YOUR ASSIGNMENT :: Determine how many lines in the material below contain the string "relocated", then state only that count.

GIVEN RECORDS ::
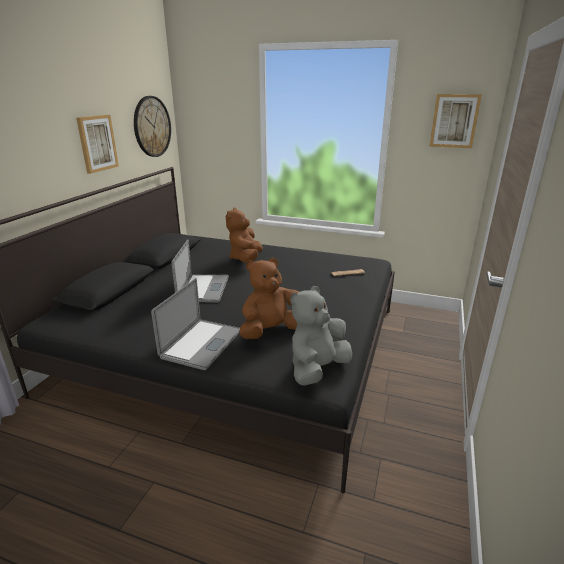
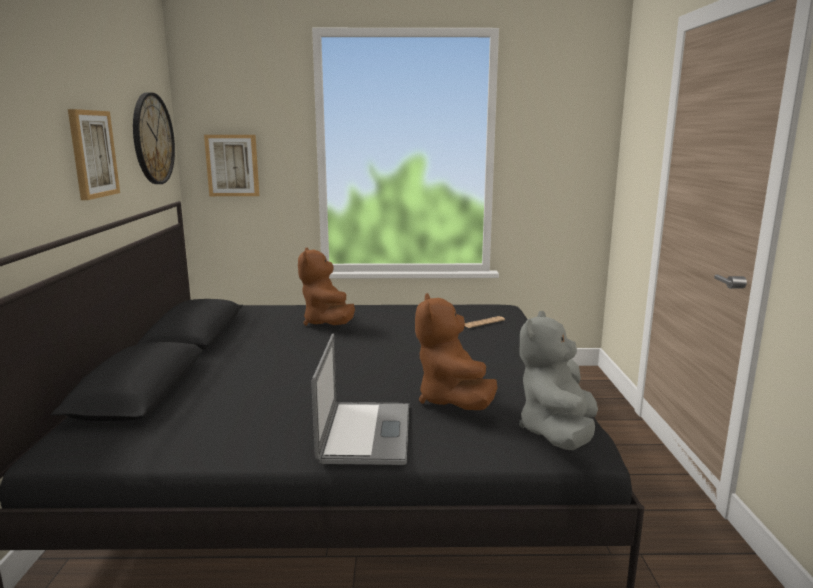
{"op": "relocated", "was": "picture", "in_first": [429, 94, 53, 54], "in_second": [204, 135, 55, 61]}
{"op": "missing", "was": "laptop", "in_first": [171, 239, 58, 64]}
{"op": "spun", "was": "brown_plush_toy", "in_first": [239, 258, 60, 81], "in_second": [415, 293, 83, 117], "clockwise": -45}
==
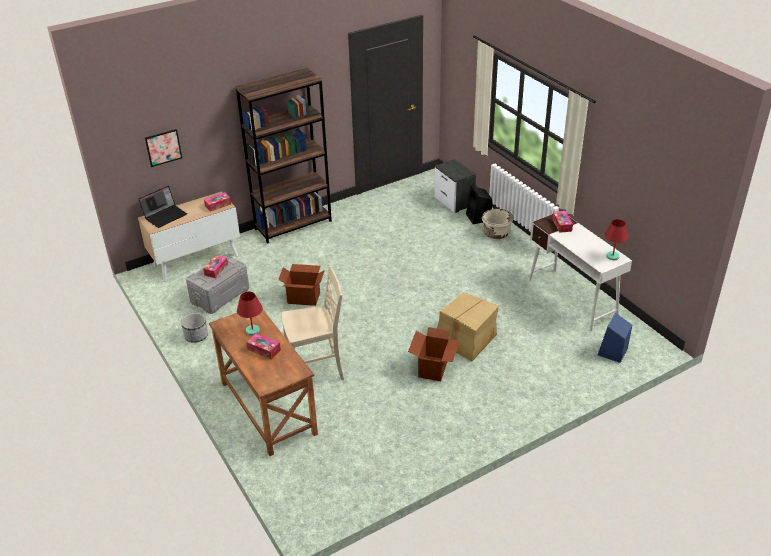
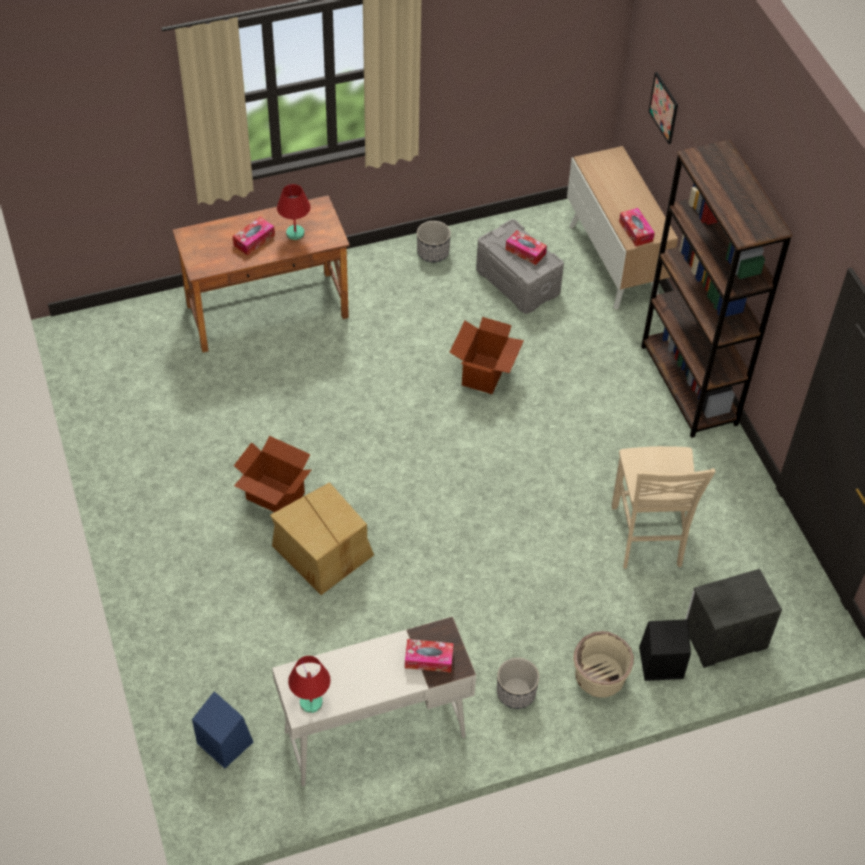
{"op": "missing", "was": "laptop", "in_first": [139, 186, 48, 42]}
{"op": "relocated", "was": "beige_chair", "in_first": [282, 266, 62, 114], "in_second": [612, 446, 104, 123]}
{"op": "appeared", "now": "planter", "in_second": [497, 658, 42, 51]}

OUTPUT OF THE EXERCISE :: 2